In therapy, Ɣ-emitters would not treat a tumour*, just pass straight through it. Therefore β-emitters, α-emmiters and Auger electrons are more desirable as their effects stay localised to the tumour. Therapy radionuclides have a longer half-life than imaging radionuclides, as you want them to stay active for longer (usually days) and keep treating the tumour until it goes away. Therapy radionuclides also have a high activity and a mild toxicity (Nephrotoxicity, Bone marrow toxicity)

*However some therapy radionuclides are also Ɣ-emitters so they can be imaged at the same time

An example of a radionuclide is I-131 which is used for thyroid carcinoma. It has a very high activity greater than 1100 MBq and can go up to 10-20 GBq. The patient is usually discharged when activity is below specific limits (usually 800 MBq). Patients are advised to drink plenty of water and usually have a scan just before discharge.

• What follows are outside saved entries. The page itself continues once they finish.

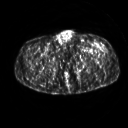
FDG PET of an extremity soft-tissue mass (from a PET/CT study), one axial slice; slice 262 of 267 in the series (ordered by position); 3.27 mm slice thickness; 128 × 128 image matrix, field of view 500 × 500 mm. Patient: male, 64 years. From the clinical record (not read from this slice): histological type: extraskeletal osteosarcoma; grade: high; site of the primary tumour: right thigh.
Outlined on this slice (expert contour drawn on MRI and transferred to this co-registered scan by the dataset authors):
- gross tumour volume (mass): box from (x=102, y=45) to (x=105, y=49) px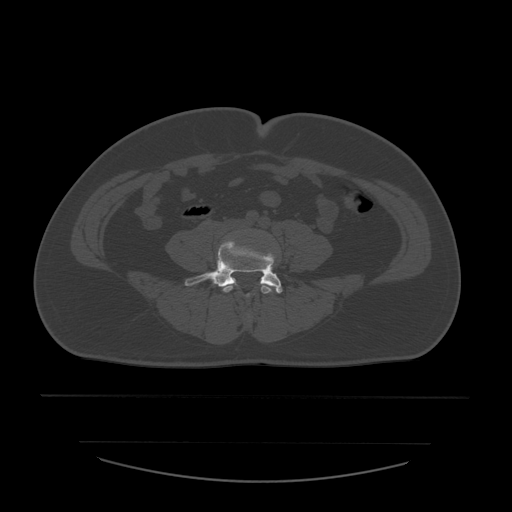
CT including the spine, one axial slice. Slice 129 of 532 in the series (ordered by position). 120 kVp. Bone window (W 1800 / L 400 HU). 512 × 512 image matrix, field of view 441 × 441 mm. Patient age 44 years. Case-level facts recorded for this patient, not image findings: primary cancer: soft tissue sarcoma.
Structures marked on this image (semi-automatic segmentation, software-assisted and operator-edited):
- L4 vertebra: bounding box <223,285,273,318> (left, top, right, bottom; pixels)
- L5 vertebra: <184,242,283,294>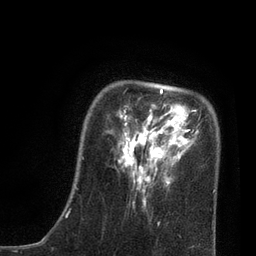
Breast MRI, one axial slice; slice 18 of 80 in the series (ordered by position); cropped to one breast; dynamic contrast-enhanced series, time point 2 of 7 at this slice position (early post-contrast); 3 T; TE 2.1 ms, TR 4.7 ms; 2 mm slice thickness; 256 × 256 image matrix. Female patient.
Annotated regions visible in this slice (semi-automatically segmented with operator editing):
- enhancing-tissue mask used for the functional tumour volume (all voxels passing the contrast-enhancement thresholds inside the analysis volume; usually the tumour): box from (x=75, y=88) to (x=215, y=210) px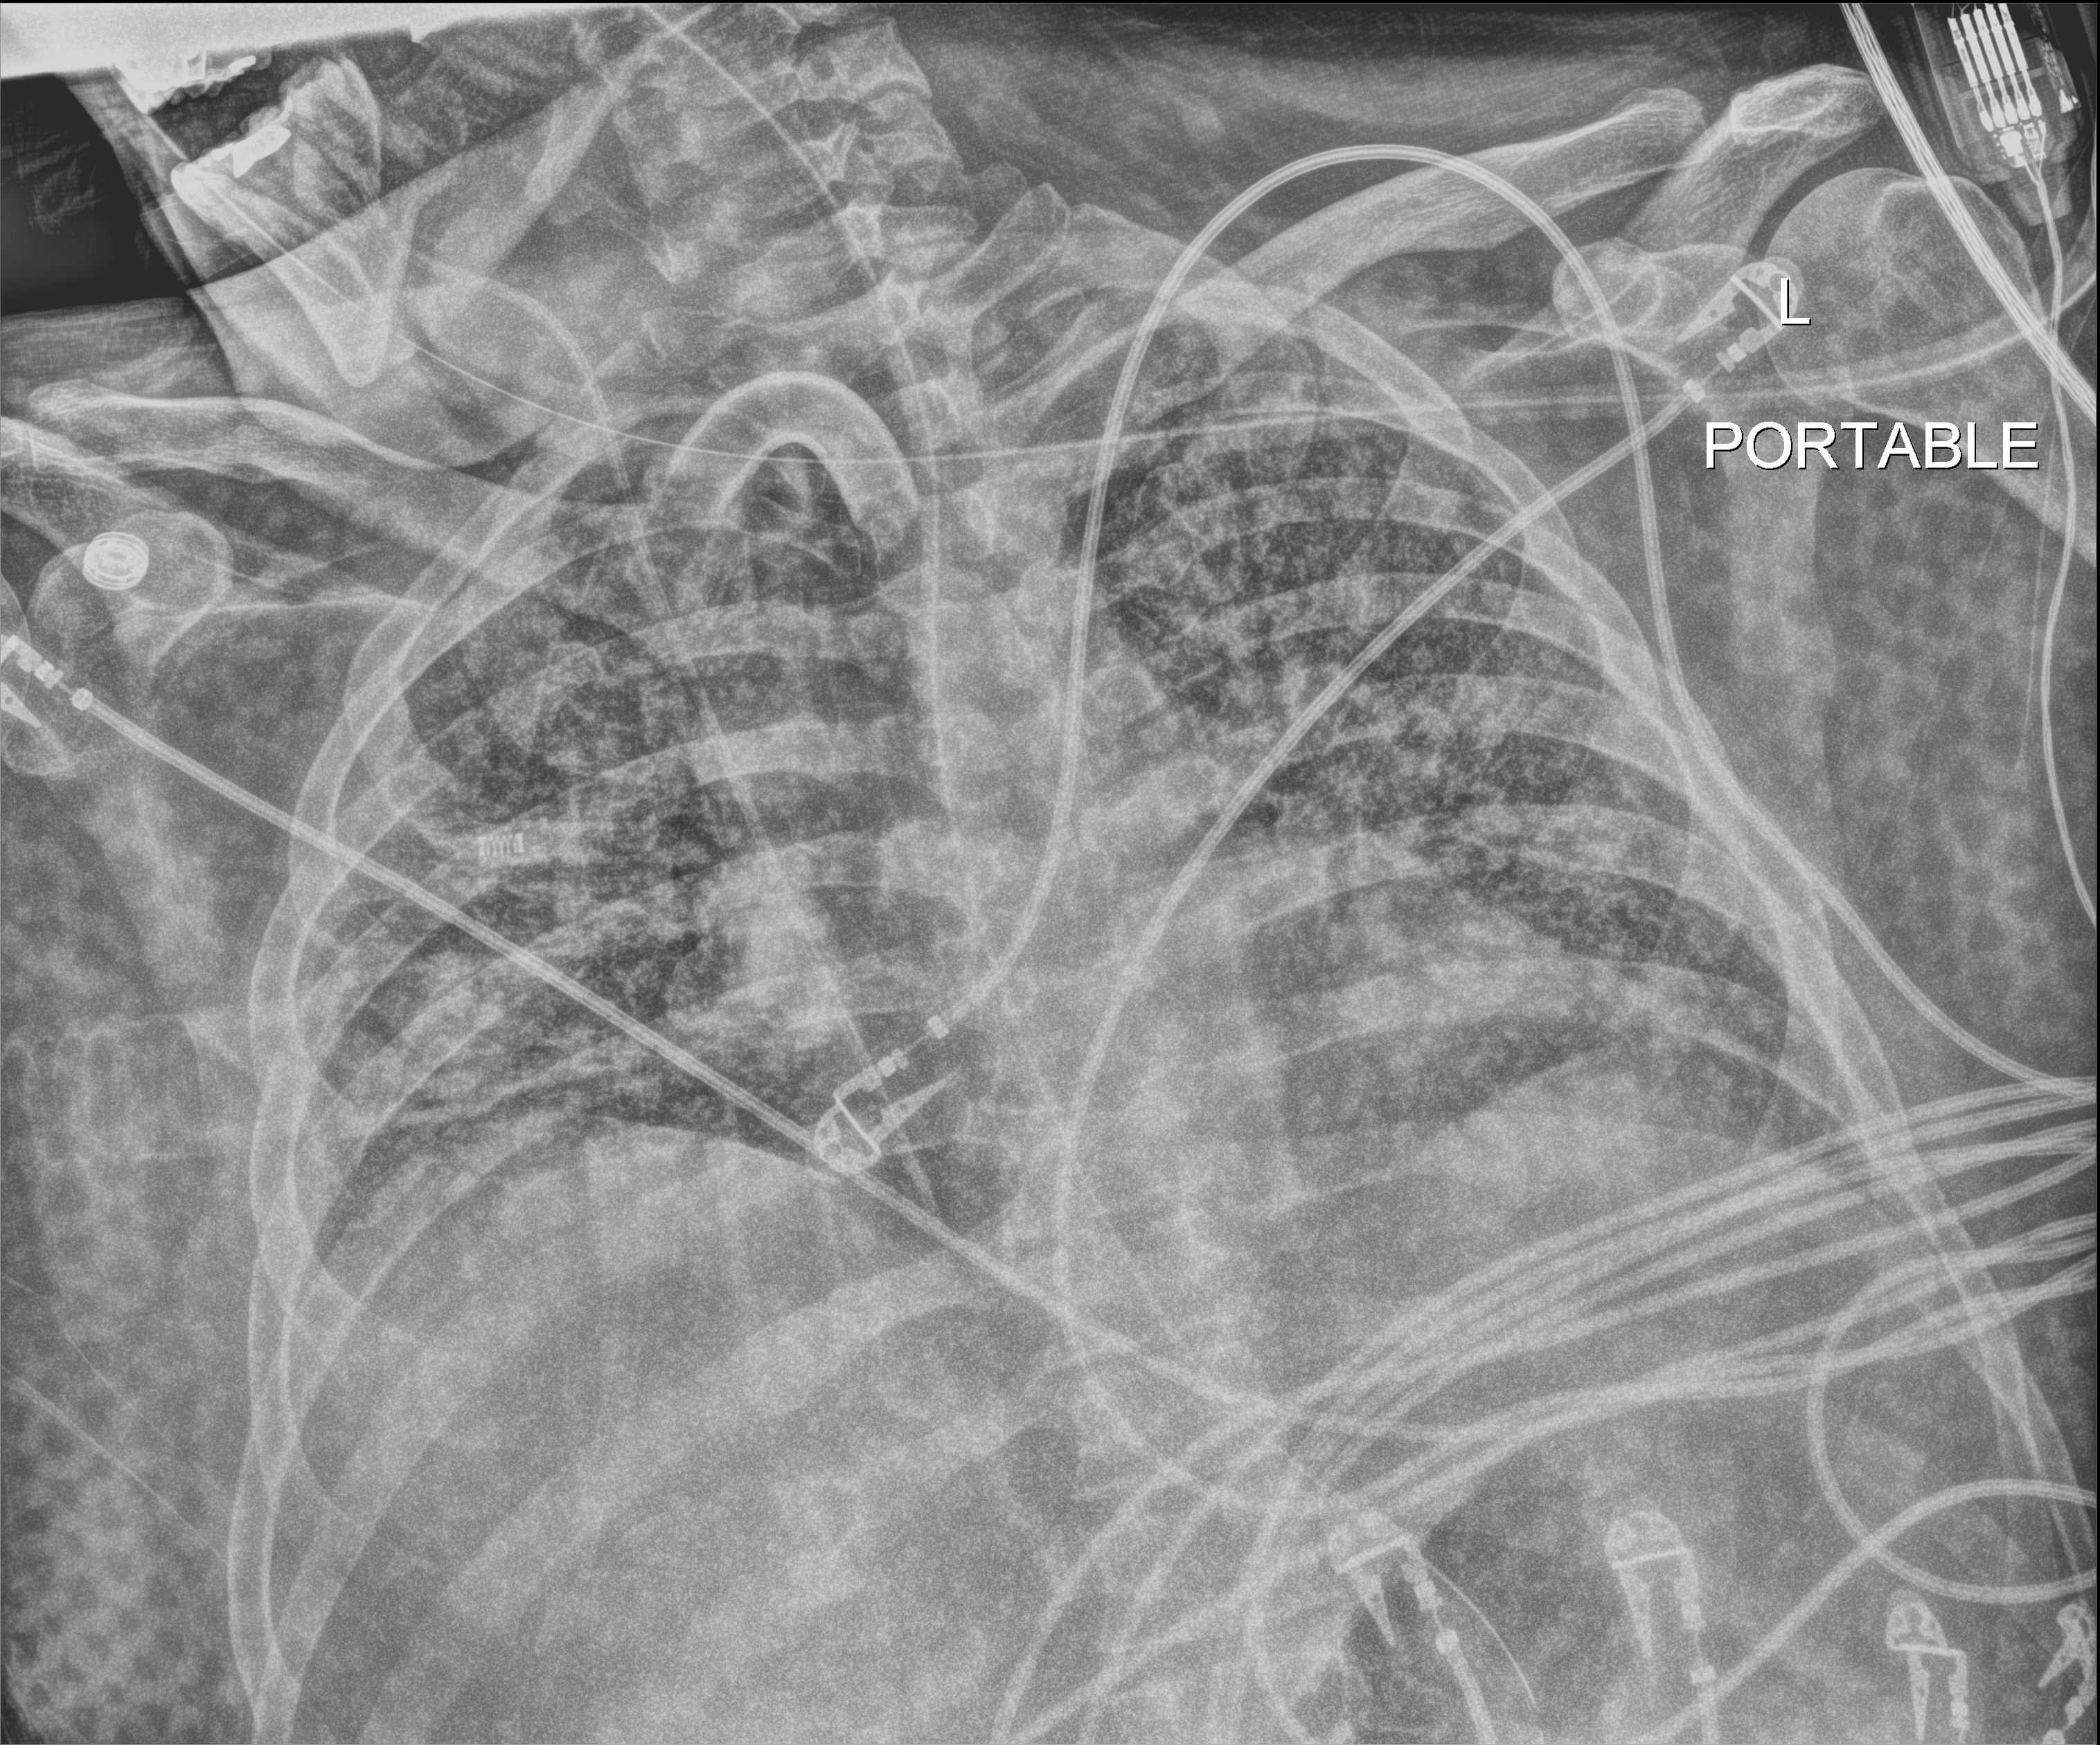
Portable chest radiograph; anteroposterior (AP) projection. Patient hospitalised with COVID-19; male, aged 18–59 years.
From the hospital-stay record, not from the radiograph (when in the stay this image was taken is not recorded):
- admitted to intensive care during this hospital stay: yes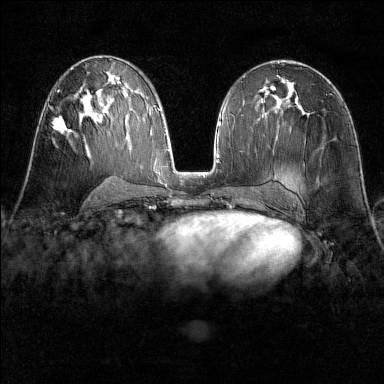
Breast MRI (dynamic contrast-enhanced), one axial slice. Slice 81 of 160 in the series (ordered by position). Dynamic contrast-enhanced series, time point 2 of 6 at this slice position (early post-contrast). 1.5 T. TE 1.8 ms, TR 4.8 ms. 1 mm slice thickness. 384 × 384 image matrix, field of view 300 × 300 mm. Female patient.
Annotated regions visible in this slice (semi-automatic segmentation, software-assisted and operator-edited):
- enhancing-tissue mask used for the functional tumour volume (all voxels passing the contrast-enhancement thresholds inside the analysis volume; usually the tumour): bounding box (x1, y1, x2, y2) in pixels: (53, 119, 72, 133)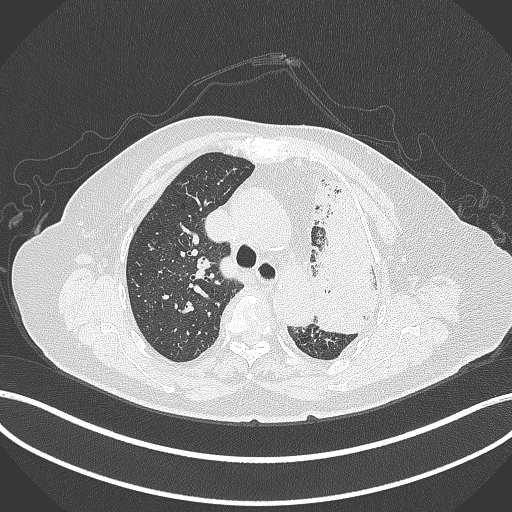
Chest CT, one axial slice. Position 283 of 399 along the scan axis. 120 kVp. Lung window (W 1500 / L -600 HU). 1 mm slice thickness. 512 × 512 image matrix. Female patient, age 75 years. Case-level facts recorded for this patient, not image findings: clinical TNM (as recorded): T3 N3 M1.
Annotated regions visible in this slice (bounding box drawn by a radiologist):
- lung tumour (recorded histology: adenocarcinoma): bounding box <303,151,390,334> (left, top, right, bottom; pixels)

SIRT Selective Internal Radiation Therapy

SIRT is used in inoperable liver cancer. Glass micro skewers (the size of red blood cells) contain radioactive materials. These are implanted into a liver tumour via an intra-arterial catheter placed into the hepatic artery under fluoroscopic control by interventional radiologist. They are not metabolised or excreted and stay trapped permanently in the liver. They decay with a physical life of ⁹⁰Y. Its administered activity is about 3 GBq and delivers doses from 200 - 600 Gy.

Sentinel lymph node procedures SLN

The sentinel lymph nodes (SLN) are the first lymph node(s) to which cancer cells are likely to spread from the primary tumour. SLN biopsy is used to determine the extent or stage of cancer. Because SLN biopsy involves the removal of fewer lymph nodes than standard lymph node procedures, the potential for side effects is lower. The best practice is to use combined techniques of injecting blue dye and radioactive tracer. The procedure involves the injection of radioactive tracer ^99mTc-Nanocolloid. 40 MBq if injected the day before surgery (preferable). 20 MBq if injected on the day of surgery.

SLN procedures are mostly used for breast cancers

In Vitro Glomerular filtration

This is where adult patients are injected with 10ml (2 MBq) of Chromium (Cr-51), and three blood samples are taken 2, 3 and 4 hours post the injection. The samples are then centrifuged with causing the plasma to separate from the red blood cells. Here we are looking at the renal function so the plasma is then sampled and counted with gamma counter. If the counts decrease after every hour then that shows that the patient has good renal clearance.